In der sechzehnten Auflage von 1969 wurde auch noch die Entwicklung eines großen „ß“ in Aussicht gestellt:
„Das Schriftzeichen ß fehlt leider noch als Großbuchstabe. Es wird jetzt noch ersetzt durch SS oder, falls Mißverständnisse möglich sind, durch SZ. Bemühungen es zu schaffen, sind im Gange.“[3]
In der 25. Auflage von 1984 fehlte dann solch ein Hinweis, auch die Wörter „leider noch“ im ersten Satz bzw. „jetzt noch“ im zweiten wurden gestrichen:
„Das Schriftzeichen ß fehlt als Großbuchstabe. Es wird ersetzt durch SS oder, falls Mißverständnisse möglich sind, durch SZ.“[4]
Versalsatz ohne großes ß
Die gegenwärtigen amtlichen Regeln[5] zur neuen deutschen Rechtschreibung kennen keinen Großbuchstaben zum ß: „Jeder Buchstabe existiert als Kleinbuchstabe und als Großbuchstabe (Ausnahme ß)“. Im Versalsatz empfehlen die Regeln, das „ß“ durch „SS“ zu ersetzen: „Bei Schreibung mit Großbuchstaben schreibt man SS, zum Beispiel: Straße – STRASSE.“
Die Ersetzungsregeln für den Versalsatz änderten sich im Laufe der letzten hundert Jahre. Die deutsche Rechtschreibung von 1901 ersetzte das Eszett durch „S“ und „Z“. So wurde „Preußen“ im Versalsatz zu „PREUSZEN“. Im Laufe des 20. Jahrhunderts bürgerte sich aber immer mehr die Ersetzung durch „SS“ ein. Die Entwicklung der Rechtschreibregeln im westdeutschen Duden spiegelt die Koexistenz der beiden Formen wider. Kurz vor der Rechtschreibreform von 1996 war die Schreibweise „SZ“ nur noch in Ausnahmefällen möglich, wenn eine Ersetzung durch „SS“ zu Verwechslungen führen würde. So wurde „Masse“ zu „MASSE“, aber „Maße“ zu „MASZE“. Auch die DDR-Ausgaben des Duden von 1969 und 1984 machten nur noch bei Missverständnissen solch eine Unterscheidung und sprechen sich ansonsten für „SS“ aus: „STRASSE, ROCKSCHÖSSE; IN MASSEN GENOSSEN, hier besser: IN MASZEN GENOSSEN“.[3][4]
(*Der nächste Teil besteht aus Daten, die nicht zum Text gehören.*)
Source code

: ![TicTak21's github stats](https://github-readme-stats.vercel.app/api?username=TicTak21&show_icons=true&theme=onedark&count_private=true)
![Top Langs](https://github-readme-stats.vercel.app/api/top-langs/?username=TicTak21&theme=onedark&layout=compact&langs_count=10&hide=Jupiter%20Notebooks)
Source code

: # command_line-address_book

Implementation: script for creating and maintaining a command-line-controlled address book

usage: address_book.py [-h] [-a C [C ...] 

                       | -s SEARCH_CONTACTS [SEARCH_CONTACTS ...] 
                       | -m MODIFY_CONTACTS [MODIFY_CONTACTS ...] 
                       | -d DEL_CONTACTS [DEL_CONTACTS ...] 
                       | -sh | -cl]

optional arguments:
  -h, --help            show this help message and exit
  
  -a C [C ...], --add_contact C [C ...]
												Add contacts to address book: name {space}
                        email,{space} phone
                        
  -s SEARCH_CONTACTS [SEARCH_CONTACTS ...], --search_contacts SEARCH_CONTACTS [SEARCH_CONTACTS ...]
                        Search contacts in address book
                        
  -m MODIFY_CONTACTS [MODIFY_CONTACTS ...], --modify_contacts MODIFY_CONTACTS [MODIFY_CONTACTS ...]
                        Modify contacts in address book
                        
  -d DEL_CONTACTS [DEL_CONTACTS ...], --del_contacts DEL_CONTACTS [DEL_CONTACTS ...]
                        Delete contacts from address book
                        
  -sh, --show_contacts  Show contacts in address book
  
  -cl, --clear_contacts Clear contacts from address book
Die neue deutsche Rechtschreibung schreibt seit 1996 für den Versalsatz die einheitliche Ersetzung von Eszett durch den Doppelbuchstaben „SS“ vor, entsprechend dem traditionell üblichen Gebrauch. Eine Unterscheidung etwa zwischen „Masse“ und „Maße“ ist damit im Versalsatz nicht mehr möglich.
Die Ersetzung des Eszett durch andere Großbuchstaben führt insbesondere bei Eigennamen zu Mehrdeutigkeiten. Der Name „WEISS“ könnte für „Weiß“ oder „Weiss“ stehen, der Name „LISZT“ für „Lißt“ oder „Liszt“. Deswegen bildete sich als dritte Möglichkeit der Mischsatz heraus. Das Eszett wird nicht ersetzt. Der Name „Weiß“ wird im versalen Mischsatz zu „WEIß“. Diese Schreibweise wird seit den 1980er Jahren im nicht maschinenlesbaren Teil der deutschen Reisepässe und Personalausweise angewandt, da einerseits der Name in Versalien gesetzt wird, aber andererseits eine korrekte Wiedergabe der „Originalschreibweise“ wichtig erscheint (im maschinenlesbaren Abschnitt wird jedoch korrekterweise „WEISS“ geschrieben). Auch die Deutsche Post AG empfiehlt, beim Ausfüllen von Formularen in Großbuchstaben das Eszett beizubehalten.
Aus typographischer Sicht wird hier die Unausgewogenheit des Schriftbildes kritisiert, da sich die Formen der Groß- und Kleinbuchstaben der verwendeten Schrift in der Regel in Breite, Höhe und Strichdicke unterscheiden.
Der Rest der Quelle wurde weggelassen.